Despite what you all may assume, he did not graduate the Paul Mitchell school of incredibly handsome male hotties looking dashing in black. You're looking at a bona fide Civil Engineer. Woo hoo!! Even sexier. If you look reaaaally reaaallly close you can see the tossed panties of all the other civil engineer groupies I had to fend off.
It's the calves. It's all about the calves. No man can resist blindingly white calves streaked with a hint of cellulite. (And no, I'm not the cute one sitting next to the fat calf girl with the pudgy pregnant arms)
The gorgeous little karaoke starlet entertained the crowd with a soulful rendition of " BBAAAAAAAA AAAAAA BA BAAAAAAAAAA." We were so lucky to have booked her early. She doesn't normally make such appearances for the average middle class graduation party.
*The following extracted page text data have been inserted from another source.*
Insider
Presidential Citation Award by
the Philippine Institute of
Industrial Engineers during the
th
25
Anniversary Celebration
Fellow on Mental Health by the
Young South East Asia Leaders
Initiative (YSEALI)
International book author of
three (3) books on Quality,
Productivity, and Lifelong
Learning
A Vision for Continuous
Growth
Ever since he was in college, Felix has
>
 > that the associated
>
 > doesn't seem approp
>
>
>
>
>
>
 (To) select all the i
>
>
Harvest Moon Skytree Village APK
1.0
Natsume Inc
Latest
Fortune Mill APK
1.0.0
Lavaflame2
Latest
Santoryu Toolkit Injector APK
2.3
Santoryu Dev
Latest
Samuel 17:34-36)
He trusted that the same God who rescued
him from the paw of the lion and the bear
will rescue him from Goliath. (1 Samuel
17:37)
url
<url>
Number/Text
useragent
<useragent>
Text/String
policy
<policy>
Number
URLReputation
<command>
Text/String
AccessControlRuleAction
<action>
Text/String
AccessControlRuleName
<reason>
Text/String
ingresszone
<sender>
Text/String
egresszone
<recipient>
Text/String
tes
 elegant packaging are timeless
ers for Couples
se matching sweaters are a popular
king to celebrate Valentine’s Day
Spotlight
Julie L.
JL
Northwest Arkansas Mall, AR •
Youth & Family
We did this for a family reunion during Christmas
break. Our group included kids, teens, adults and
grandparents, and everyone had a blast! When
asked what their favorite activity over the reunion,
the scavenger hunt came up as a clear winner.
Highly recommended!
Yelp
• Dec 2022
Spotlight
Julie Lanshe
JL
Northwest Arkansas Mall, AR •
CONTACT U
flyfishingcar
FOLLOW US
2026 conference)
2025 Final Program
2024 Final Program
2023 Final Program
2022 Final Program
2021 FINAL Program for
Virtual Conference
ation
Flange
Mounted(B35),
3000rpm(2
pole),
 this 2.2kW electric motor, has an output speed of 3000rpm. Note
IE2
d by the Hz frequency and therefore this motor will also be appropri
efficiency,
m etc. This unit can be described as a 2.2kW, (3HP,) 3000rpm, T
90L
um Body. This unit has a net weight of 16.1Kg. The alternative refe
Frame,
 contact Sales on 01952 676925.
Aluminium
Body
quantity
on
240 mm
A starlet who displayed her mother's Hollywood-esque sense of poise and control when sampling the cake. "HHHmmmm, this looks nice. Too many calories. I'll just poke it."
"Okay, maybe one bite."
"There. Deliciously satisfying. Wait, is anyone looking?!! Quick! Flash a charming smile and nobody will notice....."
"Cake? Oh no thank you, I already had one bite and I'm great."
Good girl Lily. You'll soon have enough calf cellulite to attract any Civil Engineering Stallion you desire.
I love you Tyler!!! I love you Lily! I am too lucky!